= SUPPLIED MATERIAL =
◇ ◇ ◇
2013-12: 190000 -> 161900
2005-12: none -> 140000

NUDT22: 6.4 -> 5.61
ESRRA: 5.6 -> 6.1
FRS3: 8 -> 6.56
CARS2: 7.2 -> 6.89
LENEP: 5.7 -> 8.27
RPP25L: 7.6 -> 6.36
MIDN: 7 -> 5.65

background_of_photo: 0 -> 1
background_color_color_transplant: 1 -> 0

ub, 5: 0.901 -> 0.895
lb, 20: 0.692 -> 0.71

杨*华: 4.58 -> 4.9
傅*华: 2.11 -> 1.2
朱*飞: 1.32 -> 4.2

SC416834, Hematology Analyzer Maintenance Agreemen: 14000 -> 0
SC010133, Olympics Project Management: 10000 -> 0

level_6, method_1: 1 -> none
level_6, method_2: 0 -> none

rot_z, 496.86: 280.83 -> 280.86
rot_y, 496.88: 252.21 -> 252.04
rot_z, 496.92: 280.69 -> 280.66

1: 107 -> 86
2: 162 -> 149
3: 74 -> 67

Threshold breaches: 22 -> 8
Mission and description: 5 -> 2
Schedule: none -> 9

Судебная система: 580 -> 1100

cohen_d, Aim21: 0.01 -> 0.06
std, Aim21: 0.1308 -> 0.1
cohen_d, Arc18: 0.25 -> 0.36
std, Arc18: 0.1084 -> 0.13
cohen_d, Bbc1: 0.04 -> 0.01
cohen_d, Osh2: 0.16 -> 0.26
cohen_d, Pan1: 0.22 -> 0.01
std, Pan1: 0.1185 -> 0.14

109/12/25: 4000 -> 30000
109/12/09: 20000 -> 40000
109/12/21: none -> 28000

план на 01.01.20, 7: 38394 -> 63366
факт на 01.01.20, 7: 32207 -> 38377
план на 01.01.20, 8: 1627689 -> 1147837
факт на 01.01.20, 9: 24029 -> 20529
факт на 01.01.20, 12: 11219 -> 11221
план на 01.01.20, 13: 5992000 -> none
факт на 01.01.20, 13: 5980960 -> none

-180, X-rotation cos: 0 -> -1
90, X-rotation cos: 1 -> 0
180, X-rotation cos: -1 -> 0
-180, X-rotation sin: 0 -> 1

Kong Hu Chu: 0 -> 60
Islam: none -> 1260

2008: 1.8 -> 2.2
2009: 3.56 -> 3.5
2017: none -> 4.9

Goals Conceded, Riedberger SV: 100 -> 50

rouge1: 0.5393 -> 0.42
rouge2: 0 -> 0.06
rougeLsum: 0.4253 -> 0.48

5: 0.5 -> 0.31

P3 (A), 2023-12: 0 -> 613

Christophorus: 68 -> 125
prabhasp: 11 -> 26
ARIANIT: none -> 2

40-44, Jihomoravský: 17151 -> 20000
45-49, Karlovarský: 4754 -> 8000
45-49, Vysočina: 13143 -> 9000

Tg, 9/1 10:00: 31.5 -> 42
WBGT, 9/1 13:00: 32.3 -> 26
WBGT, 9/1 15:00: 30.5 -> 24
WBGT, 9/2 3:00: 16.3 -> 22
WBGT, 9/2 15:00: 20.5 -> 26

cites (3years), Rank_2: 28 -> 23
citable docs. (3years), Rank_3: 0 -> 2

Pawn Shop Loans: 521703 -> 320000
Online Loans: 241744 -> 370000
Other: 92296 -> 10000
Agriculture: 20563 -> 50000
◇ ◇ ◇
= WORK REQUIRED =
Transcribe each record exactly as it is written above.

= OUTPUT FOR THIS TASK =
2013-12: 190000 -> 161900
2005-12: none -> 140000

NUDT22: 6.4 -> 5.61
ESRRA: 5.6 -> 6.1
FRS3: 8 -> 6.56
CARS2: 7.2 -> 6.89
LENEP: 5.7 -> 8.27
RPP25L: 7.6 -> 6.36
MIDN: 7 -> 5.65

background_of_photo: 0 -> 1
background_color_color_transplant: 1 -> 0

ub, 5: 0.901 -> 0.895
lb, 20: 0.692 -> 0.71

杨*华: 4.58 -> 4.9
傅*华: 2.11 -> 1.2
朱*飞: 1.32 -> 4.2

SC416834, Hematology Analyzer Maintenance Agreemen: 14000 -> 0
SC010133, Olympics Project Management: 10000 -> 0

level_6, method_1: 1 -> none
level_6, method_2: 0 -> none

rot_z, 496.86: 280.83 -> 280.86
rot_y, 496.88: 252.21 -> 252.04
rot_z, 496.92: 280.69 -> 280.66

1: 107 -> 86
2: 162 -> 149
3: 74 -> 67

Threshold breaches: 22 -> 8
Mission and description: 5 -> 2
Schedule: none -> 9

Судебная система: 580 -> 1100

cohen_d, Aim21: 0.01 -> 0.06
std, Aim21: 0.1308 -> 0.1
cohen_d, Arc18: 0.25 -> 0.36
std, Arc18: 0.1084 -> 0.13
cohen_d, Bbc1: 0.04 -> 0.01
cohen_d, Osh2: 0.16 -> 0.26
cohen_d, Pan1: 0.22 -> 0.01
std, Pan1: 0.1185 -> 0.14

109/12/25: 4000 -> 30000
109/12/09: 20000 -> 40000
109/12/21: none -> 28000

план на 01.01.20, 7: 38394 -> 63366
факт на 01.01.20, 7: 32207 -> 38377
план на 01.01.20, 8: 1627689 -> 1147837
факт на 01.01.20, 9: 24029 -> 20529
факт на 01.01.20, 12: 11219 -> 11221
план на 01.01.20, 13: 5992000 -> none
факт на 01.01.20, 13: 5980960 -> none

-180, X-rotation cos: 0 -> -1
90, X-rotation cos: 1 -> 0
180, X-rotation cos: -1 -> 0
-180, X-rotation sin: 0 -> 1

Kong Hu Chu: 0 -> 60
Islam: none -> 1260

2008: 1.8 -> 2.2
2009: 3.56 -> 3.5
2017: none -> 4.9

Goals Conceded, Riedberger SV: 100 -> 50

rouge1: 0.5393 -> 0.42
rouge2: 0 -> 0.06
rougeLsum: 0.4253 -> 0.48

5: 0.5 -> 0.31

P3 (A), 2023-12: 0 -> 613

Christophorus: 68 -> 125
prabhasp: 11 -> 26
ARIANIT: none -> 2

40-44, Jihomoravský: 17151 -> 20000
45-49, Karlovarský: 4754 -> 8000
45-49, Vysočina: 13143 -> 9000

Tg, 9/1 10:00: 31.5 -> 42
WBGT, 9/1 13:00: 32.3 -> 26
WBGT, 9/1 15:00: 30.5 -> 24
WBGT, 9/2 3:00: 16.3 -> 22
WBGT, 9/2 15:00: 20.5 -> 26

cites (3years), Rank_2: 28 -> 23
citable docs. (3years), Rank_3: 0 -> 2

Pawn Shop Loans: 521703 -> 320000
Online Loans: 241744 -> 370000
Other: 92296 -> 10000
Agriculture: 20563 -> 50000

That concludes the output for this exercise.